The melding of inherited strengths with new approaches characterizes our ongoing work in global education and sustainability, two fields in which Dickinson is a national leader.

Neil B. Weissman

Sustainability studies is another arena in which we bring depth and perspective to a pressing contemporary issue, to connect the liberal arts with the wider world. Other institutions interpret sustainability only in terms of facilities (“green operations, brown curriculum,” one expert put it). Our Center for Sustainability Education works with faculty to infuse engagement with the issue across the curriculum—92 percent of the class of 2014 took one or more sustainability-related courses. We continue to find ways ranging from our biodiesel-fuel project to the certified-organic College Farm to make the campus a “living laboratory.” And we extend the reach of sustainability studies beyond the campus, whether through community-based activities such as ALLARM (Alliance for Aquatic Resource Monitoring), expanded options at our abroad sites, EPA-GRO fellowships or new opportunities in different bioregions provided by our recent membership in the Eco League.

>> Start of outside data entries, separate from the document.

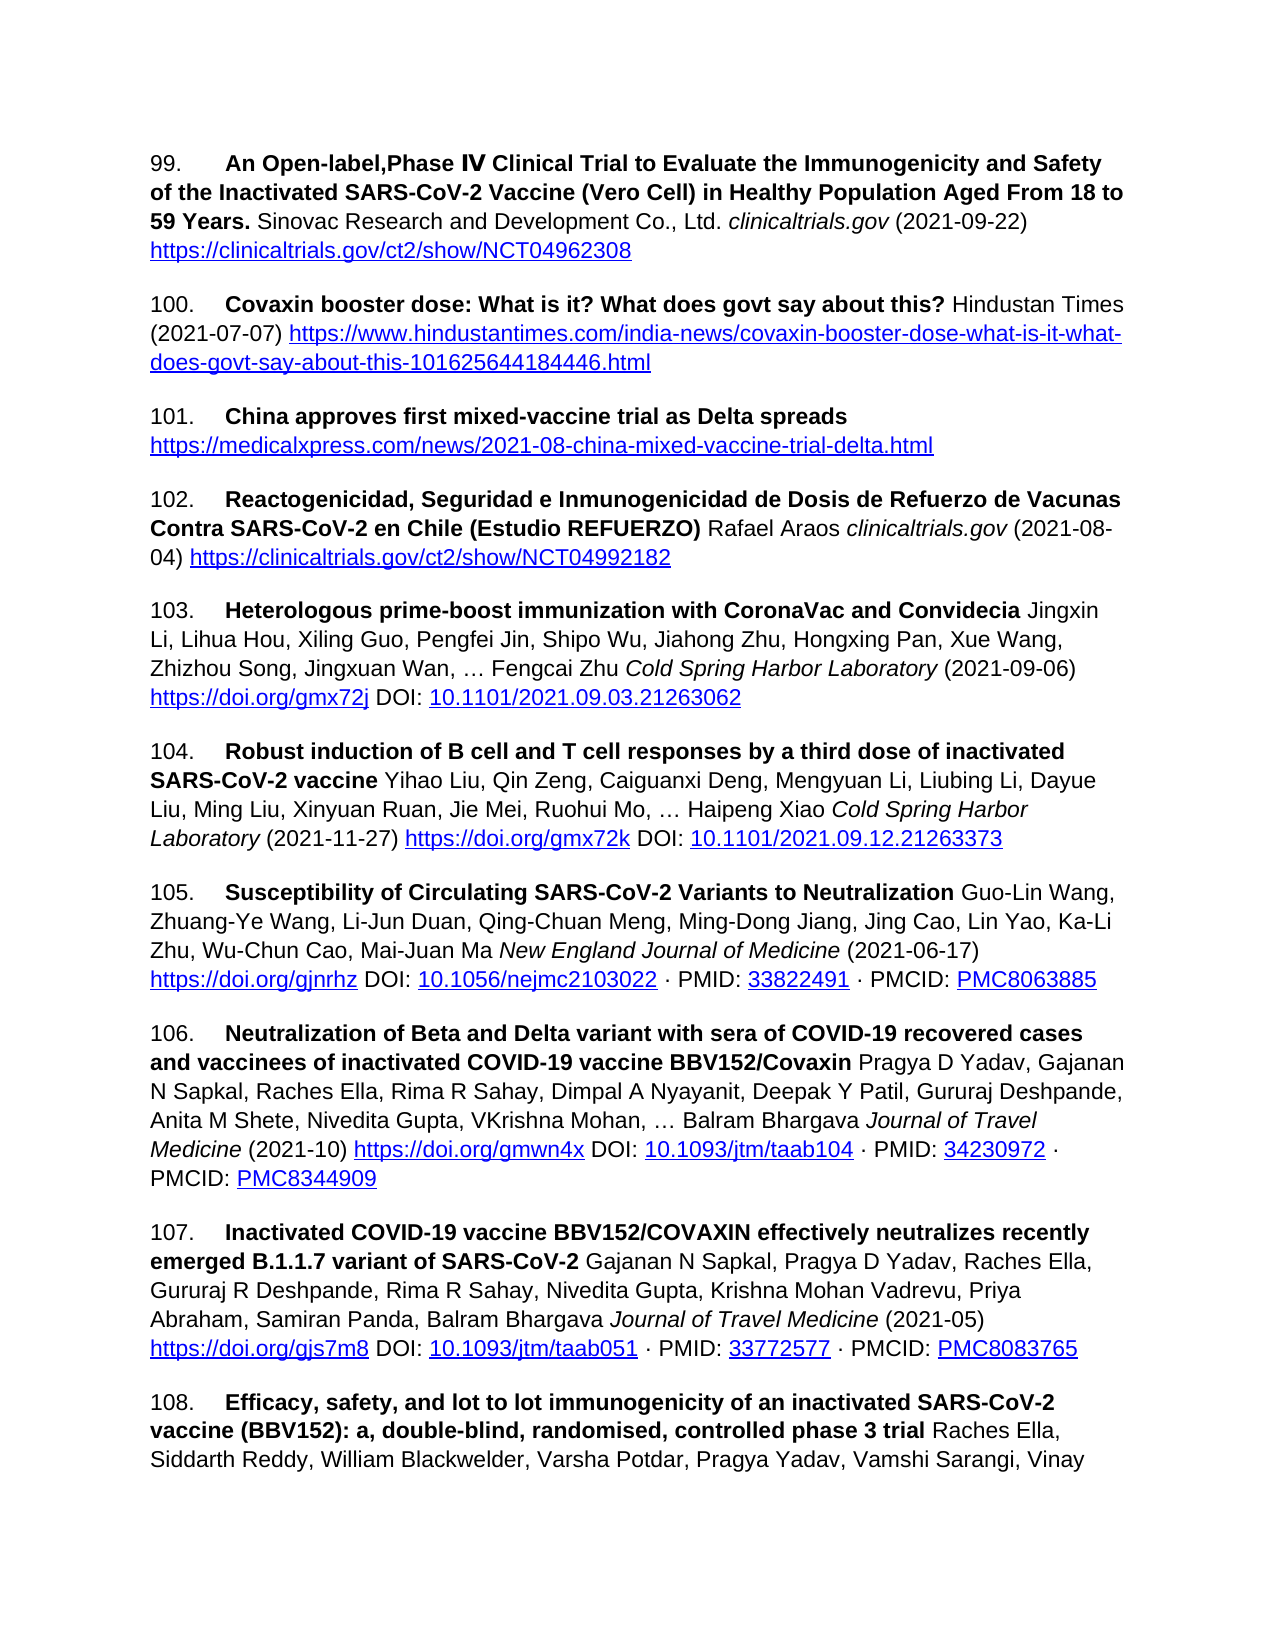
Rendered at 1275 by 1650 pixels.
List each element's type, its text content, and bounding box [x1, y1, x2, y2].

text 99. An Open-label,Phase Ⅳ Clinical Trial to Evaluate the Immunogenicity and Safety of the Inactivated SARS-CoV-2 Vaccine (Vero Cell) in Healthy Population Aged From 18 to 59 Years. Sinovac Research and Development Co., Ltd. clinicaltrials.gov (2021-09-22) https://clinicaltrials.gov/ct2/show/NCT04962308 [150, 150, 1125, 263]
text 104. Robust induction of B cell and T cell responses by a third dose of inactivated SARS-CoV-2 vaccine Yihao Liu, Qin Zeng, Caiguanxi Deng, Mengyuan Li, Liubing Li, Dayue Liu, Ming Liu, Xinyuan Ruan, Jie Mei, Ruohui Mo, … Haipeng Xiao Cold Spring Harbor Laboratory (2021-11-27) https://doi.org/gmx72k DOI: 10.1101/2021.09.12.21263373 [150, 738, 1125, 852]
text 106. Neutralization of Beta and Delta variant with sera of COVID-19 recovered cases and vaccinees of inactivated COVID-19 vaccine BBV152/Covaxin Pragya D Yadav, Gajanan N Sapkal, Raches Ella, Rima R Sahay, Dimpal A Nyayanit, Deepak Y Patil, Gururaj Deshpande, Anita M Shete, Nivedita Gupta, VKrishna Mohan, … Balram Bhargava Journal of Travel Medicine (2021-10) https://doi.org/gmwn4x DOI: 10.1093/jtm/taab104 · PMID: 34230972 · PMCID: PMC8344909 [150, 1020, 1125, 1191]
text 100. Covaxin booster dose: What is it? What does govt say about this? Hindustan Times (2021-07-07) https://www.hindustantimes.com/india-news/covaxin-booster-dose-what-is-it-what-does-govt-say-about-this-101625644184446.html [150, 291, 1125, 375]
text 105. Susceptibility of Circulating SARS-CoV-2 Variants to Neutralization Guo-Lin Wang, Zhuang-Ye Wang, Li-Jun Duan, Qing-Chuan Meng, Ming-Dong Jiang, Jing Cao, Lin Yao, Ka-Li Zhu, Wu-Chun Cao, Mai-Juan Ma New England Journal of Medicine (2021-06-17) https://doi.org/gjnrhz DOI: 10.1056/nejmc2103022 · PMID: 33822491 · PMCID: PMC8063885 [150, 879, 1125, 992]
text 107. Inactivated COVID-19 vaccine BBV152/COVAXIN effectively neutralizes recently emerged B.1.1.7 variant of SARS-CoV-2 Gajanan N Sapkal, Pragya D Yadav, Raches Ella, Gururaj R Deshpande, Rima R Sahay, Nivedita Gupta, Krishna Mohan Vadrevu, Priya Abraham, Samiran Panda, Balram Bhargava Journal of Travel Medicine (2021-05) https://doi.org/gjs7m8 DOI: 10.1093/jtm/taab051 · PMID: 33772577 · PMCID: PMC8083765 [150, 1219, 1125, 1361]
text 103. Heterologous prime-boost immunization with CoronaVac and Convidecia Jingxin Li, Lihua Hou, Xiling Guo, Pengfei Jin, Shipo Wu, Jiahong Zhu, Hongxing Pan, Xue Wang, Zhizhou Song, Jingxuan Wan, … Fengcai Zhu Cold Spring Harbor Laboratory (2021-09-06) https://doi.org/gmx72j DOI: 10.1101/2021.09.03.21263062 [150, 597, 1125, 711]
text 101. China approves first mixed-vaccine trial as Delta spreads https://medicalxpress.com/news/2021-08-china-mixed-vaccine-trial-delta.html [150, 403, 1125, 458]
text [150, 1388, 1125, 1473]
text 102. Reactogenicidad, Seguridad e Inmunogenicidad de Dosis de Refuerzo de Vacunas Contra SARS-CoV-2 en Chile (Estudio REFUERZO) Rafael Araos clinicaltrials.gov (2021-08-04) https://clinicaltrials.gov/ct2/show/NCT04992182 [150, 486, 1125, 570]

Our track record for faculty, administrators and students receiving grant awards from prestigious national funding sources is impressive. In 2013-14, members of the Dickinson community garnered awards from the National Science Foundation, National Endowment for the Arts, National Geographic Society, American Council of Learned Societies, Association of American Colleges and Universities, American Academy of Arts and Sciences, Research Corporation for Science Advancement and the Andrew W. Mellon Foundation, among others. 

Finally, technology. Despite all the talk of “disruption” and the threat of displacement of residential education epitomized by MOOCs, computing makes the liberal arts taught through direct student-faculty contact more, not less, germane. Rather than being replaced, liberal learning is enriched by technology as a tool. Each year, select Dickinson faculty in the Willoughby Institute for Teaching with Technology explore approaches to pedagogy ranging from the use of tablet computers in the classroom to new models of commentary on Greek and Latin texts. Supported by a $700,000 grant from the Mellon Foundation, faculty are investigating digital approaches to the humanities. Another Mellon award has made possible a Central Pennsylvania Consortium faculty project on “blended learning” through the use of technology.

In sum, Dickinson continues to offer a vibrant liberal arts and sciences education without an expiration date.